* Exercise details *
Across the records below, how many lines include the string "Adhesive"? State the number and nothing more.
[Data extracts — start]
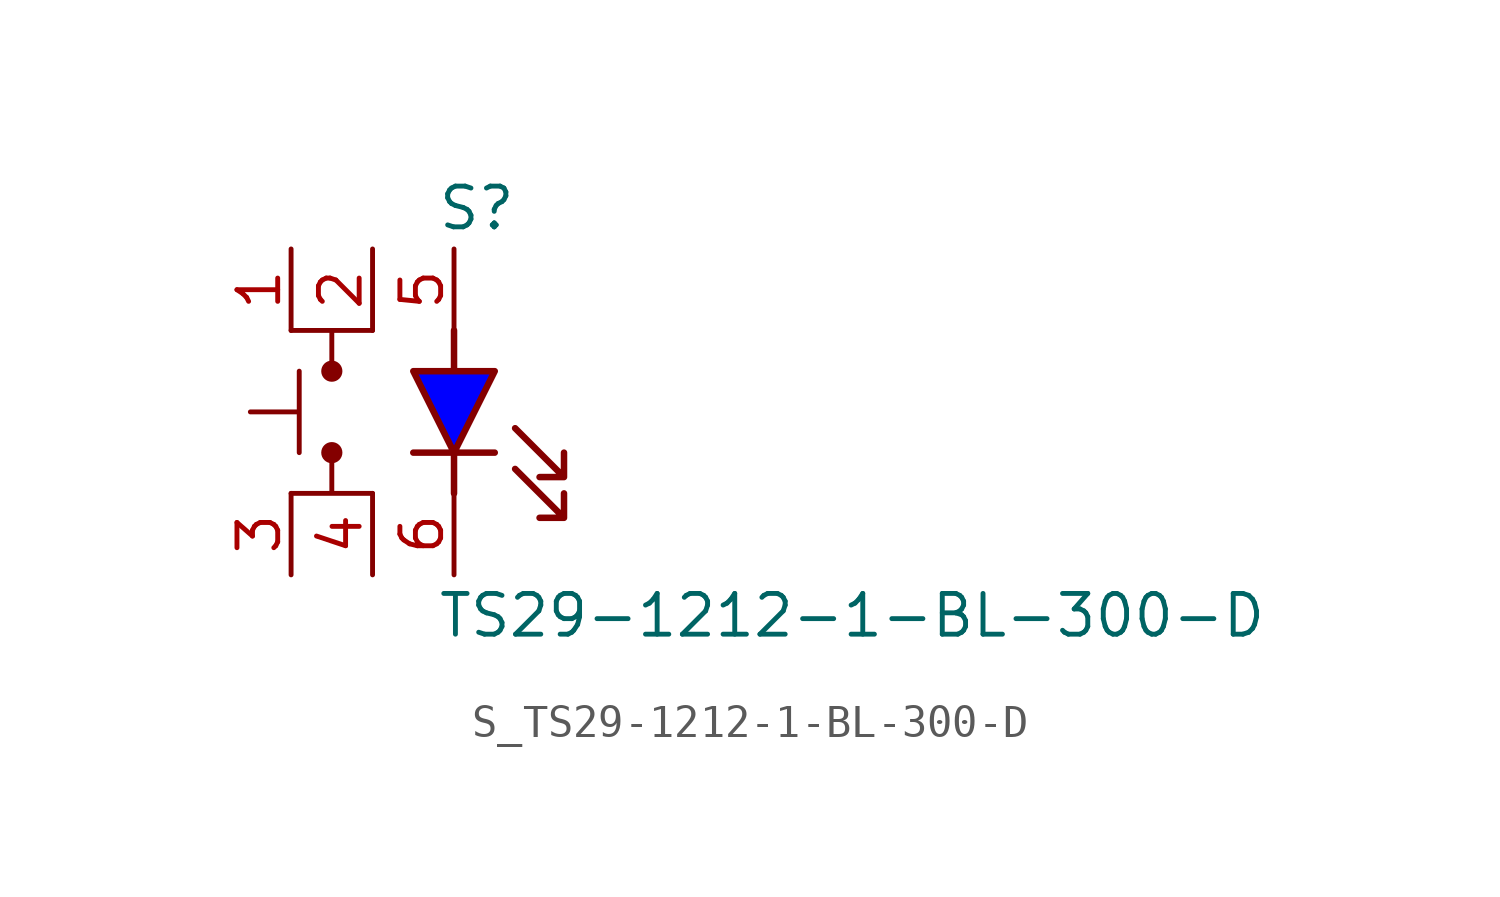
<source format=kicad_sym>
(kicad_symbol_lib
  (version 20231120)
  (generator kicad_symbol_editor)
  (generator_version 8.0)
  (symbol "S_TS29-1212-1-BL-300-D"
    (pin_names
      (offset 0.254))
    (property "Reference" "S"
      (at 2 6.35 0)
      (effects (font (size 1.27 1.27)) (justify left)))
    (property "Value" "TS29-1212-1-BL-300-D"
      (at 2 -6.35 0)
      (effects (font (size 1.27 1.27)) (justify left)))
    (symbol "S_TS29-1212-1-BL-300-D_0_0"
      (pin passive line (at -2.54 5.08 270) (length 2.54) (name "" (effects (font (size 1.27 1.27)))) (number "1" (effects (font (size 1.27 1.27)))))
      (pin passive line (at 0 5.08 270) (length 2.54) (name "" (effects (font (size 1.27 1.27)))) (number "2" (effects (font (size 1.27 1.27)))))
      (pin passive line (at 2.54 5.08 270) (length 2.54) (name "" (effects (font (size 1.27 1.27)))) (number "5" (effects (font (size 1.27 1.27)))))
      (pin passive line (at -2.54 -5.08 90) (length 2.54) (name "" (effects (font (size 1.27 1.27)))) (number "3" (effects (font (size 1.27 1.27)))))
      (pin passive line (at 0 -5.08 90) (length 2.54) (name "" (effects (font (size 1.27 1.27)))) (number "4" (effects (font (size 1.27 1.27)))))
      (pin passive line (at 2.54 -5.08 90) (length 2.54) (name "" (effects (font (size 1.27 1.27)))) (number "6" (effects (font (size 1.27 1.27)))))
      (polyline (pts (xy -2.286 1.27) (xy -2.286 -1.27) (xy -2.286 0) (xy -3.81 0)) (stroke (width 0) (type default)) (fill (type none)))
      (circle (center -1.27 1.27) (radius 0.254) (stroke (width 0) (type solid)) (fill (type outline)))
      (circle (center -1.27 -1.27) (radius 0.254) (stroke (width 0) (type solid)) (fill (type outline)))
      (polyline (pts (xy 0 2.54) (xy -2.54 2.54) (xy -1.27 2.54) (xy -1.27 1.27)) (stroke (width 0) (type default)) (fill (type none)))
      (polyline (pts (xy 0 -2.54) (xy -2.54 -2.54) (xy -1.27 -2.54) (xy -1.27 -1.27)) (stroke (width 0) (type default)) (fill (type none)))
      (polyline (pts (xy 2.54 -2.54) (xy 2.54 -1.27) (xy 3.81 -1.27) (xy 2.54 -1.27) (xy 3.81 1.27) (xy 2.54 1.27) (xy 2.54 2.54) (xy 2.54 1.27) (xy 1.27 1.27) (xy 2.54 -1.27) (xy 1.27 -1.27) (xy 2.54 -1.27) (xy 2.54 -2.54)) (stroke (width 0.203) (type solid)) (fill (type color) (color 0 0 255 1)))
      (polyline (pts (xy 4.445 -0.508) (xy 5.969 -2.032) (xy 5.969 -1.27) (xy 5.969 -2.032) (xy 5.207 -2.032)) (stroke (width 0.203) (type default)) (fill (type none)))
      (polyline (pts (xy 4.445 -1.778) (xy 5.969 -3.302) (xy 5.969 -2.54) (xy 5.969 -3.302) (xy 5.207 -3.302)) (stroke (width 0.203) (type default)) (fill (type none))))
    (symbol "S_TS29-1212-1-BL-300-D_1_0")))
</source>
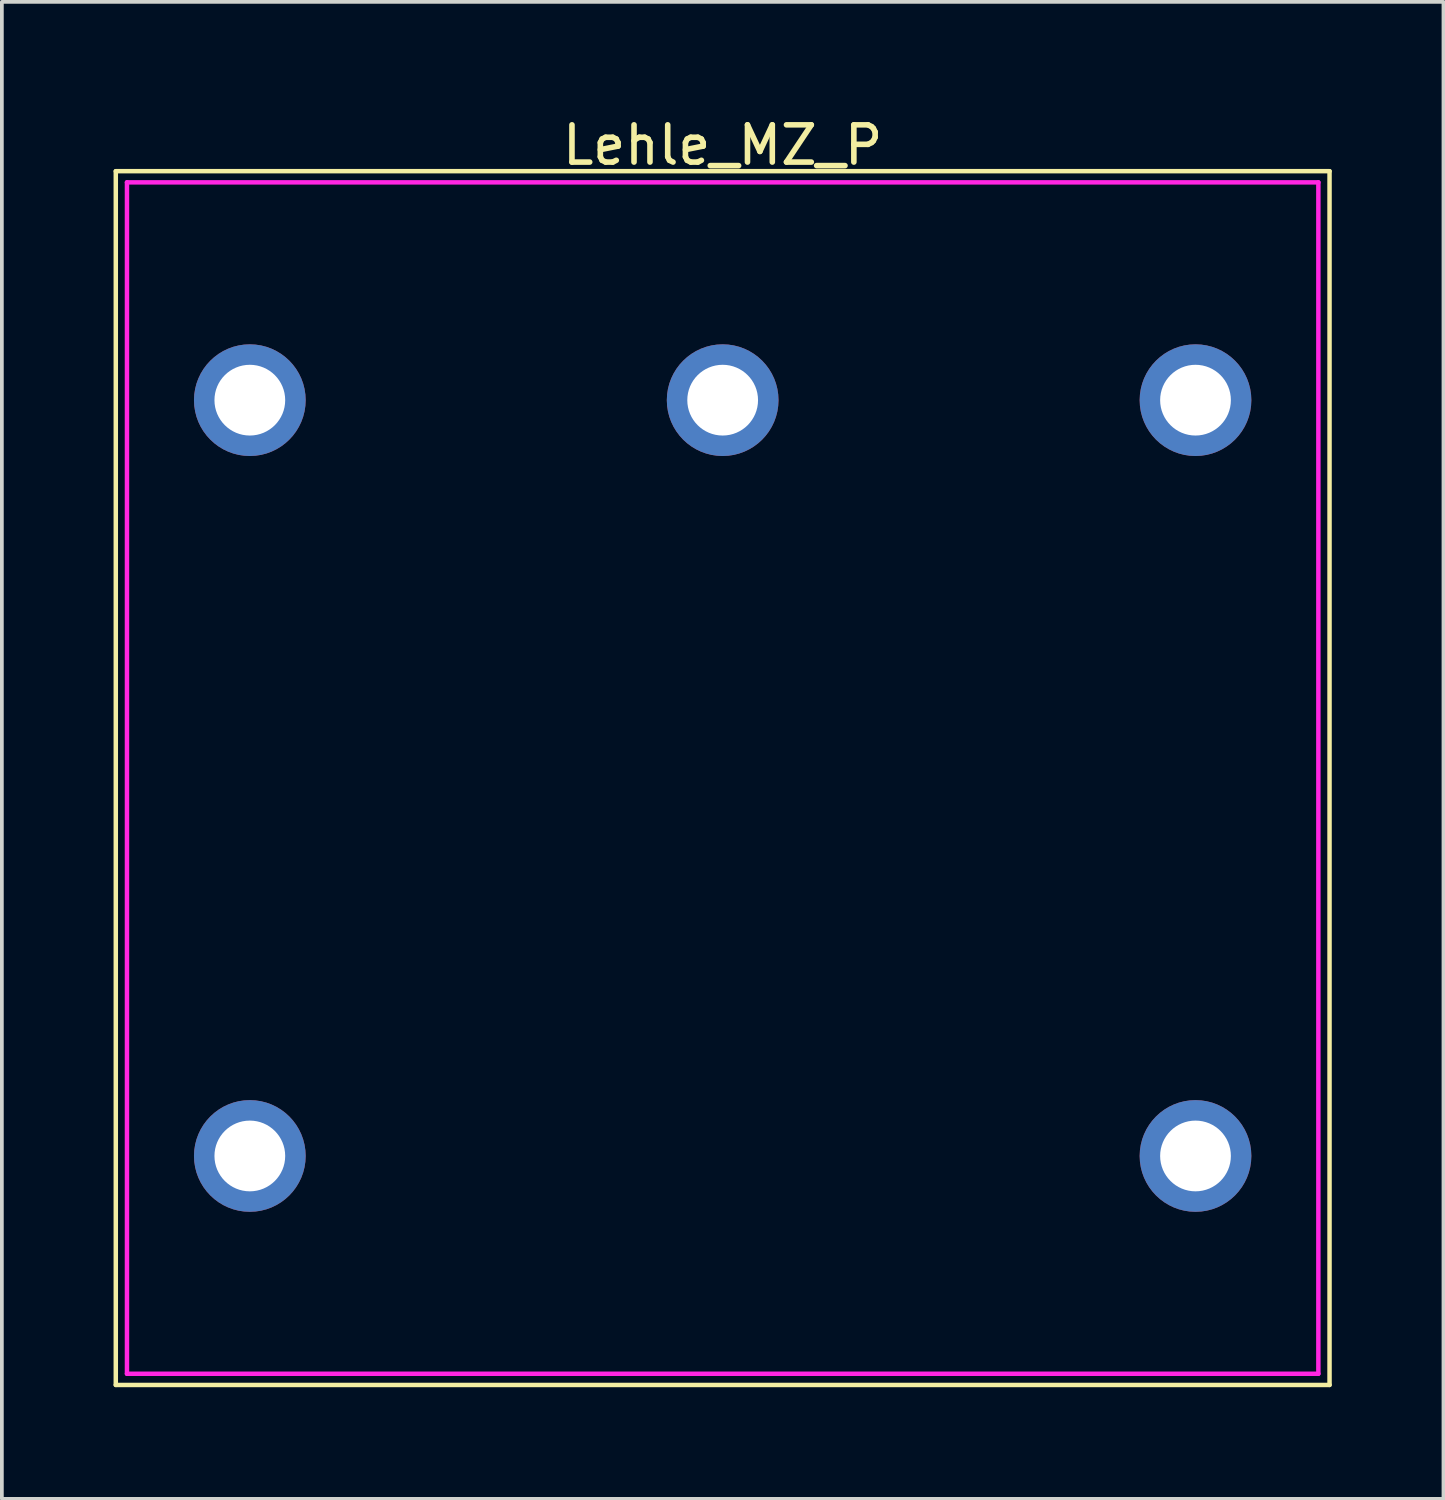
<source format=kicad_pcb>
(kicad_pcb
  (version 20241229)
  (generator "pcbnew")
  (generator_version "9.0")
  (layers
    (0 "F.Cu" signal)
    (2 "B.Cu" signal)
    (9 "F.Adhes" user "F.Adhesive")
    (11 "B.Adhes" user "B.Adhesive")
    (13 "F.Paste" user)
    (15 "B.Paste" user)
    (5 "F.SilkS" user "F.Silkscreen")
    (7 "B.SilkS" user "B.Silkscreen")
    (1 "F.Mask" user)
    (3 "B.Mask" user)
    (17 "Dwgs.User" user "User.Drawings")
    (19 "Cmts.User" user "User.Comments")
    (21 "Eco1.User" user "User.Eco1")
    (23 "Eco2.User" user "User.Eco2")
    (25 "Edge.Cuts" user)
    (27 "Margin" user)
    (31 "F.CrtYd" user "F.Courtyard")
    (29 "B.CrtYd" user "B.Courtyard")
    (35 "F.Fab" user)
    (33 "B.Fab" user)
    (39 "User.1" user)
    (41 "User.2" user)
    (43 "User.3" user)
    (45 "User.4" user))
  (footprint "Lehle_MZ_P"
    (layer "F.Cu")
    (at 16.36 17.848)
    (property "Reference" "Lehle_MZ_P" (at 0 -17 0) (layer "F.SilkS") (effects (font (size 1 1) (thickness 0.15))))
    (attr through_hole)
    (fp_line (start -16.3 -16.3) (end 16.3 -16.3) (stroke (width 0.12) (type solid)) (layer "F.SilkS"))
    (fp_line (start -16.3 16.3) (end -16.3 -16.3) (stroke (width 0.12) (type solid)) (layer "F.SilkS"))
    (fp_line (start 16.3 -16.3) (end 16.3 16.3) (stroke (width 0.12) (type solid)) (layer "F.SilkS"))
    (fp_line (start 16.3 16.3) (end -16.3 16.3) (stroke (width 0.12) (type solid)) (layer "F.SilkS"))
    (fp_line (start -16 -16) (end 16 -16) (stroke (width 0.12) (type solid)) (layer "F.CrtYd"))
    (fp_line (start -16 16) (end -16 -16) (stroke (width 0.12) (type solid)) (layer "F.CrtYd"))
    (fp_line (start 16 -16) (end 16 16) (stroke (width 0.12) (type solid)) (layer "F.CrtYd"))
    (fp_line (start 16 16) (end -16 16) (stroke (width 0.12) (type solid)) (layer "F.CrtYd"))
    (pad "1" thru_hole circle (at 12.7 10.15) (size 3 3) (drill 1.9) (layers "*.Cu" "*.Mask"))
    (pad "2" thru_hole circle (at -12.7 10.15) (size 3 3) (drill 1.9) (layers "*.Cu" "*.Mask"))
    (pad "3" thru_hole circle (at -12.7 -10.15) (size 3 3) (drill 1.9) (layers "*.Cu" "*.Mask"))
    (pad "4" thru_hole circle (at 0 -10.15) (size 3 3) (drill 1.9) (layers "*.Cu" "*.Mask"))
    (pad "5" thru_hole circle (at 12.7 -10.15) (size 3 3) (drill 1.9) (layers "*.Cu" "*.Mask")))
  (gr_rect
    (start -3 -3)
    (end 35.72 37.208)
    (stroke (width 0.1) (type default))
    (fill no)
    (layer "Edge.Cuts")))
</source>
[Data extracts — finish]
* Your response *
2